Gatland follows Graham Henry as a Kiwi coach of the Lions and spoke to the former All Black supremo about those challenges late last year.
"He was very honest about his trip in 2001 and what he learned but the situations were very different. Graham had only been in the UK a few years and I have been here a lot longer," Gatland said. "He learned a lot about himself and from that sort of adversity and disappointment your biggest curve is how you respond."
The 49-year-old Gatland also intends speaking to several Super 15 coaches about the Wallaby rugby scene and their players as the test series approaches.
When the Lions last toured in 2001, the Brumbies won the Super rugby title and that drive for test places was showing through once more this year in the Australian conference.

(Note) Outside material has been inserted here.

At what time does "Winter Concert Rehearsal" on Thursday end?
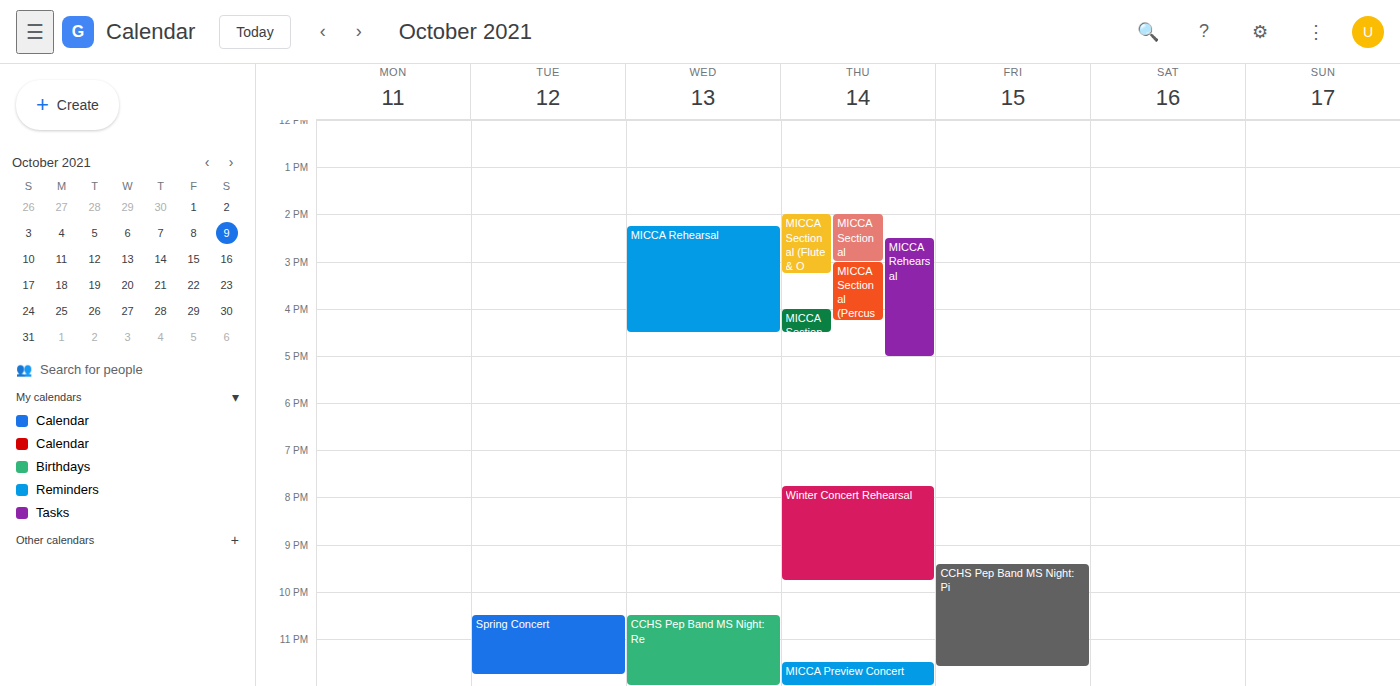
9:45 PMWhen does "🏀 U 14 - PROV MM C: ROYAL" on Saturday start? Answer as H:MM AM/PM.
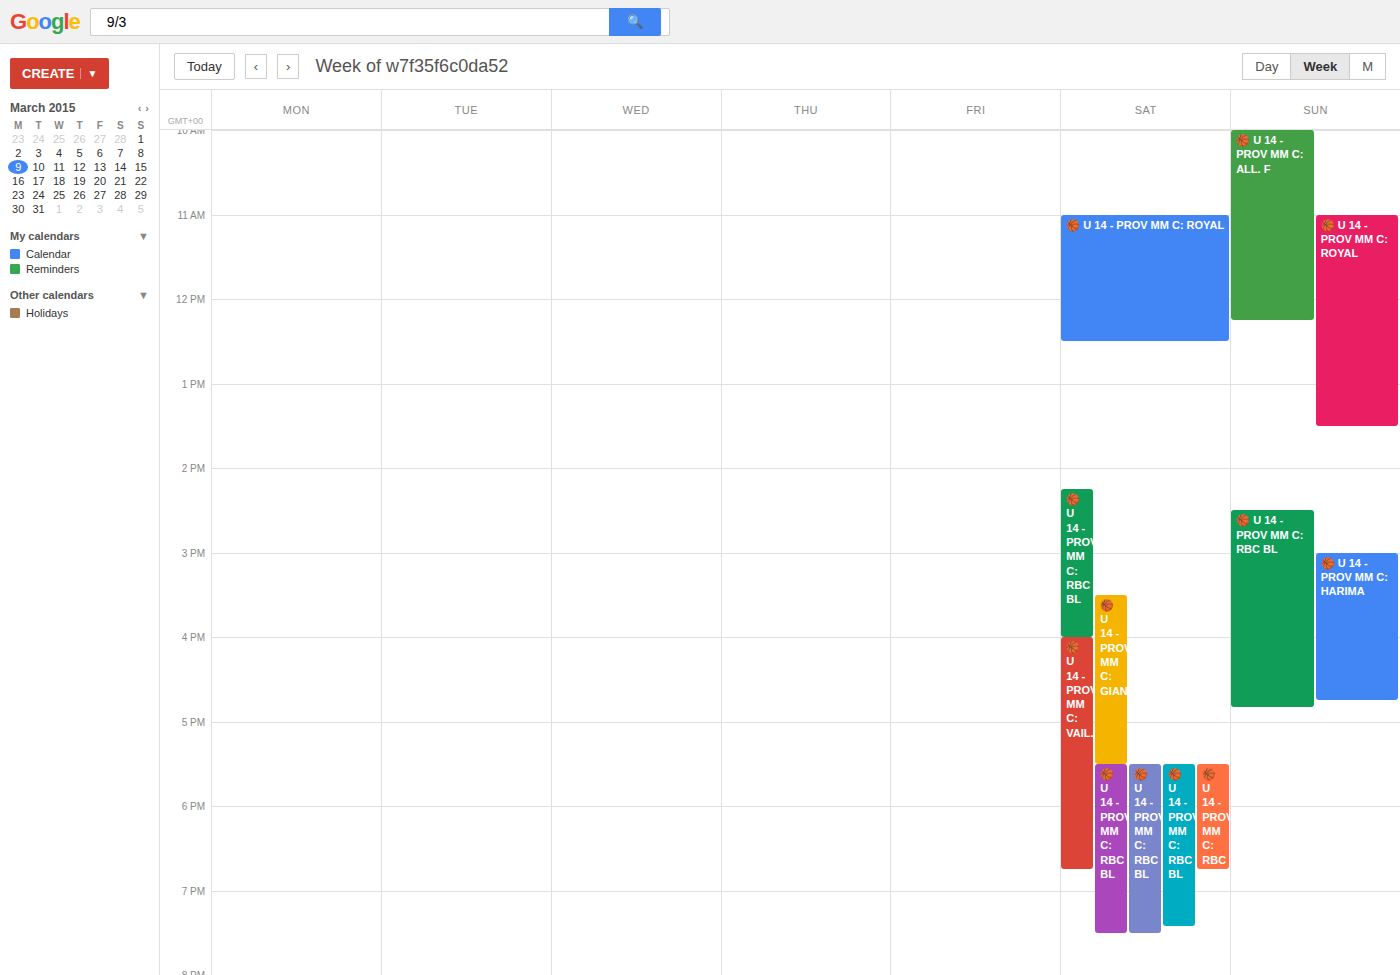
11:00 AM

Gatland was an assistant on the Lions tour to South Africa in 2009 when they all felt a huge responsibility to restore the group's reputation after the ill-tempered previous trip to New Zealand.
"These tours are the only real tours left now and they are worth protecting," Gatland said. "We have a 125-year history and beyond that it generates an enormous amount of money for our hosts. The ARU will make a colossal amount and if we are going to continue to do that and encourage this sort of trip, then we have to negotiate a proper sort of window."
The Lions want to engage with the communities, hold open trainings and embrace the traditional tour values like sharing rooms. They would have a large travelling fan base under a united flag and purpose to make the tour a success and the Lions were determined to give them reason to applaud.